Saved entries —
=-=-=-=-=
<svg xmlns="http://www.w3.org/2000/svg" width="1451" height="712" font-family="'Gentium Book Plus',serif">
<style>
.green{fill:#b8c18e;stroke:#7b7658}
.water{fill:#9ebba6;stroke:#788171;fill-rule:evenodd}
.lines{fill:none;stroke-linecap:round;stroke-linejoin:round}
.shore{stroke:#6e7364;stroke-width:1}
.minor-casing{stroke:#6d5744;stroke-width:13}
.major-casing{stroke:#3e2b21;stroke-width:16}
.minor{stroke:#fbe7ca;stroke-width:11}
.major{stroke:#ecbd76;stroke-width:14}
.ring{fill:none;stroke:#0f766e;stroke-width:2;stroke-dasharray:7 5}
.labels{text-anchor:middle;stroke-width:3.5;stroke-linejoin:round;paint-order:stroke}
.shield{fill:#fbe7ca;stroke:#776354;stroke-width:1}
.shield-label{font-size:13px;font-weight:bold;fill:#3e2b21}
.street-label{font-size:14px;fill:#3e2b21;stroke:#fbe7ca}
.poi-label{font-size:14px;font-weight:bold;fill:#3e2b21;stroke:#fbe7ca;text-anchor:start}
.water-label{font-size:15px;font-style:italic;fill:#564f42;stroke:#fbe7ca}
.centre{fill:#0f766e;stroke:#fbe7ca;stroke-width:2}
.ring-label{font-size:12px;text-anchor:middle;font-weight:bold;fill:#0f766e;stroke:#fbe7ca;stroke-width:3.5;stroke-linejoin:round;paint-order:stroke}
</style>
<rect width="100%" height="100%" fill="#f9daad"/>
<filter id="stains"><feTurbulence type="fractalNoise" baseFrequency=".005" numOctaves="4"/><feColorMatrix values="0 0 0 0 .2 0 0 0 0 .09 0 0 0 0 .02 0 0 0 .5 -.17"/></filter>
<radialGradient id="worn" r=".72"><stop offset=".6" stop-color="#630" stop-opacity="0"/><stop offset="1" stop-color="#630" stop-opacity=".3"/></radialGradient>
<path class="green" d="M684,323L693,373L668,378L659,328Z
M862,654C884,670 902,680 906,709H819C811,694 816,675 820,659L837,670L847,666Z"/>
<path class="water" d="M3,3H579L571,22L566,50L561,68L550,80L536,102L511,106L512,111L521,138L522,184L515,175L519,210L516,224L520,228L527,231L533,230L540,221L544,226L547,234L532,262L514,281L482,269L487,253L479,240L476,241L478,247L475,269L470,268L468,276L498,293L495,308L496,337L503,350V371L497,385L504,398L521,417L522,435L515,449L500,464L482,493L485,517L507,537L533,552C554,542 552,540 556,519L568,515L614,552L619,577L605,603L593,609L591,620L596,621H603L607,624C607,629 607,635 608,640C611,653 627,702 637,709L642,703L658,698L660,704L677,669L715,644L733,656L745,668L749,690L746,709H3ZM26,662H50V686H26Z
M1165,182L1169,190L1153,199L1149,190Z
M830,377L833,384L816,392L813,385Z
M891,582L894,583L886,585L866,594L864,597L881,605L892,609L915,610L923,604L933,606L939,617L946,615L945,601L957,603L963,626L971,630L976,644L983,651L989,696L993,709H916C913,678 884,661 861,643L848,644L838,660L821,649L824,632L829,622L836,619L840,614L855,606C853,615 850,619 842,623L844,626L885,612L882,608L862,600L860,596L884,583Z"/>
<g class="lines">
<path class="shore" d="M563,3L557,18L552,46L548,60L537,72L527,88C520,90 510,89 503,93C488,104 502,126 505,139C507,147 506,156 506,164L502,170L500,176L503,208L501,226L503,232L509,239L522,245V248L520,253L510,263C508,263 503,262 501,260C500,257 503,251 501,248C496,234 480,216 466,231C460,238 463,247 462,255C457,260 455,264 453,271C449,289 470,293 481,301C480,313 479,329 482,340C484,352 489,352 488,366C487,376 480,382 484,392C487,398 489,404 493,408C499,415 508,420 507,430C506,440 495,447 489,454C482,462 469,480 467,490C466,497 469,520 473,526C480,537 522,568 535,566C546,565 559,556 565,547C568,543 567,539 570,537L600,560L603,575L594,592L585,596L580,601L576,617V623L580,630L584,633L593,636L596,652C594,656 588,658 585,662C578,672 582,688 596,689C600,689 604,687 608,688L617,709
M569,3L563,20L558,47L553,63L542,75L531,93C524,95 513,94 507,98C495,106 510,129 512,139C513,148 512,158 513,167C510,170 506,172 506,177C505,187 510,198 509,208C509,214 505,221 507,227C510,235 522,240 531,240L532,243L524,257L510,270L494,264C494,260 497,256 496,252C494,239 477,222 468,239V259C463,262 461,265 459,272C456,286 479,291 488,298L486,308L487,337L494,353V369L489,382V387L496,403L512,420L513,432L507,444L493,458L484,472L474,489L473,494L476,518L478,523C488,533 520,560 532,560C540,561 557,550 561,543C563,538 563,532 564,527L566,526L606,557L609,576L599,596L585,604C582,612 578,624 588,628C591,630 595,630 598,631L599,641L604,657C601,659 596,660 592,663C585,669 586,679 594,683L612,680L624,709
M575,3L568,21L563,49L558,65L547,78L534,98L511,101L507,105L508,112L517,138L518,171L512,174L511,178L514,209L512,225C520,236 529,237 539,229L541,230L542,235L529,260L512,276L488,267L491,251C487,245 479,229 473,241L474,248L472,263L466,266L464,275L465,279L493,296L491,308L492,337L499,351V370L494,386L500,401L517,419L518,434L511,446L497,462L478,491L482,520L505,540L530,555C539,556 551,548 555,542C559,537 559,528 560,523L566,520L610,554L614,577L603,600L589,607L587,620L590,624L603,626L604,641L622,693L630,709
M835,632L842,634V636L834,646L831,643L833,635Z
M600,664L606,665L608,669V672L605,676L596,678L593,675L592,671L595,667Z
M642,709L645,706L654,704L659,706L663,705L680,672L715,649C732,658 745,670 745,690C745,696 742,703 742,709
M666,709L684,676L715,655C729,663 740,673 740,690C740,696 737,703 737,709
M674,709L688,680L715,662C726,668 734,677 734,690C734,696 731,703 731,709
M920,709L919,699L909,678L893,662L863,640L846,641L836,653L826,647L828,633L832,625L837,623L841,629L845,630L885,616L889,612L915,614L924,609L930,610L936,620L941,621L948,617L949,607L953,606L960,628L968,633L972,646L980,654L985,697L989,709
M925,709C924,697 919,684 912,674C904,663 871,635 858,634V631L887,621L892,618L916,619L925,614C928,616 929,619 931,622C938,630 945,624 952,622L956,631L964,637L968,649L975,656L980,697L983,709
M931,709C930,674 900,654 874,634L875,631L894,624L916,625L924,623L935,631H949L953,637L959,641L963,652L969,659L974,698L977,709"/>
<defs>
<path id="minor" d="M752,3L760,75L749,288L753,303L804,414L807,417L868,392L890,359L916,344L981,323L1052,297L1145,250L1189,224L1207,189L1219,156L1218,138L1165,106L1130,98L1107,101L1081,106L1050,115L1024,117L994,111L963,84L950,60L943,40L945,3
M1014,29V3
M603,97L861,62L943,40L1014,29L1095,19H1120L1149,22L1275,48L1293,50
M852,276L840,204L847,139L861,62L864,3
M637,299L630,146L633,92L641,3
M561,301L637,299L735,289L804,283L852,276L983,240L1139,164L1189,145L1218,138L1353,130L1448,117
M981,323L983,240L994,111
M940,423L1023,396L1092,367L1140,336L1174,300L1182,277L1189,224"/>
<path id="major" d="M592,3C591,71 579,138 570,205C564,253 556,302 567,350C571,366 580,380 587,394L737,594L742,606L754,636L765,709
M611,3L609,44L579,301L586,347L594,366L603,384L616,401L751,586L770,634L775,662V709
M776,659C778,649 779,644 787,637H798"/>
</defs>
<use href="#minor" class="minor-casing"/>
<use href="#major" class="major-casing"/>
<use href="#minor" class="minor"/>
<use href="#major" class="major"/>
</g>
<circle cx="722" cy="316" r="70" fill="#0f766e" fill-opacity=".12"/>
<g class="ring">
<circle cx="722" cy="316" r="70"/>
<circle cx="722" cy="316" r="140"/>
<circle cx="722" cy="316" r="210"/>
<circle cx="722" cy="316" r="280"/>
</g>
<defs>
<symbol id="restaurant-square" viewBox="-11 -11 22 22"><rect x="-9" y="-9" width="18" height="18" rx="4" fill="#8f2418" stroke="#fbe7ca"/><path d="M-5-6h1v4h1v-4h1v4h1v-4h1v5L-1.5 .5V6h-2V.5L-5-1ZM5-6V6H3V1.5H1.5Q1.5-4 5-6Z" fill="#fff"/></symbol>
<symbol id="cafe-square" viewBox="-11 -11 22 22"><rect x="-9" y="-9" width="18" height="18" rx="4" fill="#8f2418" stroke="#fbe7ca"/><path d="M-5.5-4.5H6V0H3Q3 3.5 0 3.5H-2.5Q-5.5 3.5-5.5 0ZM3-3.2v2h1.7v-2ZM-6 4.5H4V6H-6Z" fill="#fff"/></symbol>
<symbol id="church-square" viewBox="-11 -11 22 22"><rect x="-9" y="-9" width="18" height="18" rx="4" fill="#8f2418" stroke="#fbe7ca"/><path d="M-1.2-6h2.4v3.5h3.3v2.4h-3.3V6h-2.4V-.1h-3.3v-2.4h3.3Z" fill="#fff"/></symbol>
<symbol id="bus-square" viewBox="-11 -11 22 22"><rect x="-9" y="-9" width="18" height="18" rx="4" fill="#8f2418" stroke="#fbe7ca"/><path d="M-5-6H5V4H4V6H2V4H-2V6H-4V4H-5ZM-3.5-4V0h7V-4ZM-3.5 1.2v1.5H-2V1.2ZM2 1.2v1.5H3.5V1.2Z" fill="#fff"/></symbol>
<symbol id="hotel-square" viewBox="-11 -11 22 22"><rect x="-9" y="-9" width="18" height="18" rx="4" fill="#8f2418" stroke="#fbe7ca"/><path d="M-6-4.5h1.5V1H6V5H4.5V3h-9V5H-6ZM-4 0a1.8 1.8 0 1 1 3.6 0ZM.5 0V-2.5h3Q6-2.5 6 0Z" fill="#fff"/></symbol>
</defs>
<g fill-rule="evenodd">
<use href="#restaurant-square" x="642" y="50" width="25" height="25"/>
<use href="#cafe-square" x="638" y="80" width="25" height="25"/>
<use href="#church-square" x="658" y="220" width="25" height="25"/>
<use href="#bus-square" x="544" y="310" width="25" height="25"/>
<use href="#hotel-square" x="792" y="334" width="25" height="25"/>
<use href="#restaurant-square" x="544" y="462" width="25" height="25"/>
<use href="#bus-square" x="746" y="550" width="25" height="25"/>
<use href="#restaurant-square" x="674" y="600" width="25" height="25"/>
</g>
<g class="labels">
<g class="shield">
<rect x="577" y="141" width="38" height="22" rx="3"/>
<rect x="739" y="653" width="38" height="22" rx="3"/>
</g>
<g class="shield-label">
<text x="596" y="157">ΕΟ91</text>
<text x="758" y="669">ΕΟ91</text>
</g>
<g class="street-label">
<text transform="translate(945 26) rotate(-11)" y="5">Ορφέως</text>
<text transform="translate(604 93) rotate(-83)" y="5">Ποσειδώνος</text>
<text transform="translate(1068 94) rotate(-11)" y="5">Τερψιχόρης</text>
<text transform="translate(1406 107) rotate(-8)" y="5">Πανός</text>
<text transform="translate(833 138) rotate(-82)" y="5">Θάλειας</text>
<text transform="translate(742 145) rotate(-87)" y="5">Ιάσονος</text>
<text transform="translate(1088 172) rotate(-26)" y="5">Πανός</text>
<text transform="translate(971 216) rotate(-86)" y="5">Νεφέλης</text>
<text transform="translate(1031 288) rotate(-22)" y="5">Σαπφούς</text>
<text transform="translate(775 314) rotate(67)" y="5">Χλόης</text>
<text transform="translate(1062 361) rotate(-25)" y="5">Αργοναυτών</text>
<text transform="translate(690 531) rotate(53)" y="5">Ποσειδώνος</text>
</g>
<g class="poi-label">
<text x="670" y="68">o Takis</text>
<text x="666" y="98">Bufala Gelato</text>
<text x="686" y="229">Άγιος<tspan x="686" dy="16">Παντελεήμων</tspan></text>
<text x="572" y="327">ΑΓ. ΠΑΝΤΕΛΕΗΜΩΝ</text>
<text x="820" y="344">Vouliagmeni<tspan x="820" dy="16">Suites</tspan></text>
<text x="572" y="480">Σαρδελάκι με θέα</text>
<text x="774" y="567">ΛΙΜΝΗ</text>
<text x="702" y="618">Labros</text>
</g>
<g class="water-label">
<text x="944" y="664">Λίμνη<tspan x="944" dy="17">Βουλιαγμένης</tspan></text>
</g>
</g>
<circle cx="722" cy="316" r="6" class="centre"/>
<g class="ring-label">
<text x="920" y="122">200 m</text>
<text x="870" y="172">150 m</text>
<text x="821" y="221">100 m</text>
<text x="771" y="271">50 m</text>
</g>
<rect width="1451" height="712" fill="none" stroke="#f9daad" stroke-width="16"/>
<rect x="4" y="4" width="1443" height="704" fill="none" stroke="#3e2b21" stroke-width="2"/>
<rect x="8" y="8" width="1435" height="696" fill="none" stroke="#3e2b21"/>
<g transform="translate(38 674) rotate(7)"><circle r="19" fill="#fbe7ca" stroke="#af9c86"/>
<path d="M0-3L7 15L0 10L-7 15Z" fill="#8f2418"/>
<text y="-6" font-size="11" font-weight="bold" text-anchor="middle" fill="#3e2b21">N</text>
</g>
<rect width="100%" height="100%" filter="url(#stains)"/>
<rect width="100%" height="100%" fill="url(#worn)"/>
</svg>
=-=-=-=-=
TASK TO CARRY OUT —
From the entries above, extract every line where the word "casing" appears.

EXERCISE OUTPUT —
.minor-casing{stroke:#6d5744;stroke-width:13}
.major-casing{stroke:#3e2b21;stroke-width:16}
<use href="#minor" class="minor-casing"/>
<use href="#major" class="major-casing"/>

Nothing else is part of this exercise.